Analysing Performance Problems with Xcode Performance Tools, Part 1

This is the first post in a two-part series. Stay tuned for the second part.

One of the projects that we’re most excited about is our ongoing work to bring Night in the Woods to iOS. This has been an enormous amount of technical effort, and has led to a bunch of very cool spin-off projects – for example, Yarn Spinner only exists because we built it for Night in the Woods, and the research we’ve been doing in sprite compression to fit the game into a tiny amount of memory has been a blast.

A screenshot of Night in the Woods.
Night in the Woods.

One of the things we’re doing right now is improving the performance of the game on the device. Just like when you’re building a game for PCs or consoles, you want your game to be running at a high, stable frame rate. For mobile devices, this is a little more complex – you also have to consider the impact that the game has on the phone’s battery, because nobody wants to play a game and then find that their phone’s about to die.
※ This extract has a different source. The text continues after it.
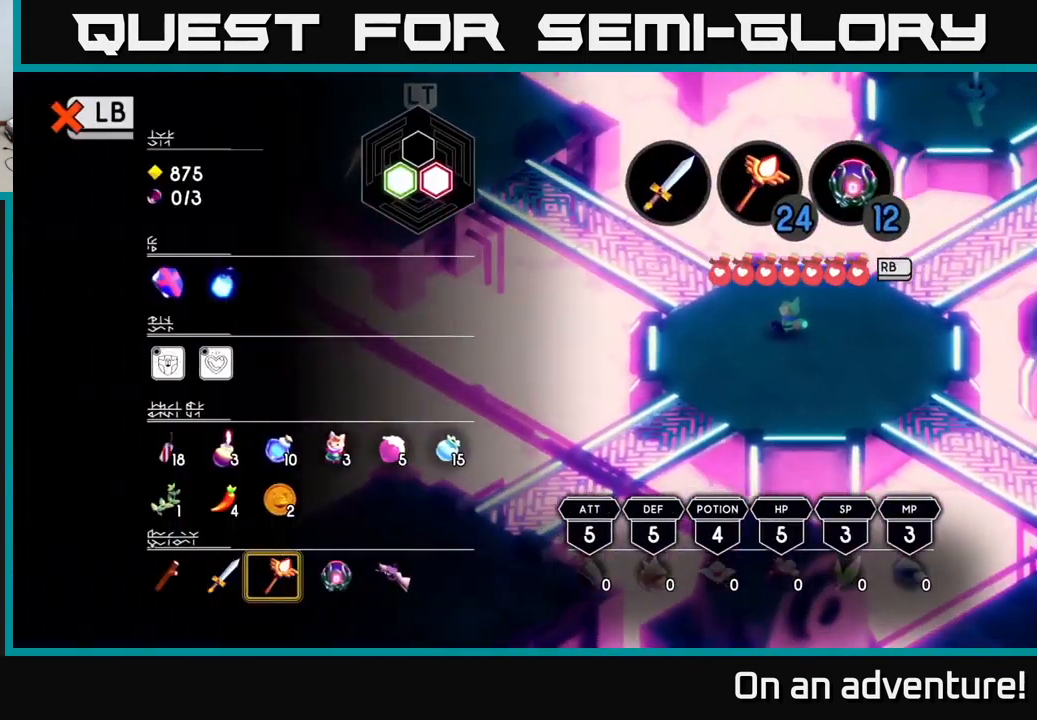
{"buttons": [], "left_stick": "center", "right_stick": "center", "events": []}
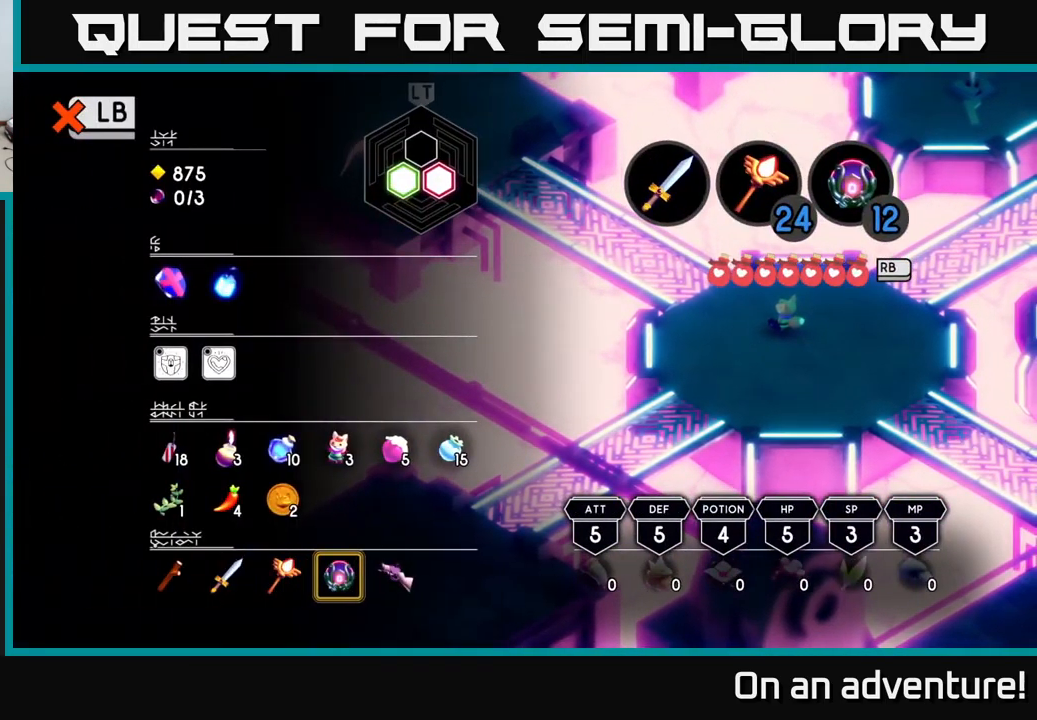
{"buttons": ["DPAD_UP"], "left_stick": "center", "right_stick": "center", "events": [[284, "DPAD_LEFT", "down"], [400, "DPAD_LEFT", "up"], [500, "DPAD_UP", "down"]]}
Another important element of performance for mobile games is thermal impact. When the phone’s running a game, it’s making the hardware do a lot of work, and this makes it heat up. Modern systems – that is, anything made in the last 40 years – detect when they’re under thermal stress, and reduce their performance to avoid damage. This means that you might be able to achieve a solid 60 frames per second when you start playing, but that might get laggy in a couple minutes (or seconds!) of play. (Thermal stress is also a consideration for PCs and consoles, but it’s more critical for phones due to the reduced amount of space inside the chassis, the lack of active cooling, and the fact that you’re holding it in your hands.)

Spotting the Problem

The first thing that we noticed was that the reported frames per second in the game was low.

(We use an FPS counter called Graphy to visualise FPS. Graphy’s great – it’s easy to set up, reliable, low-impact, and open source. You should use it!)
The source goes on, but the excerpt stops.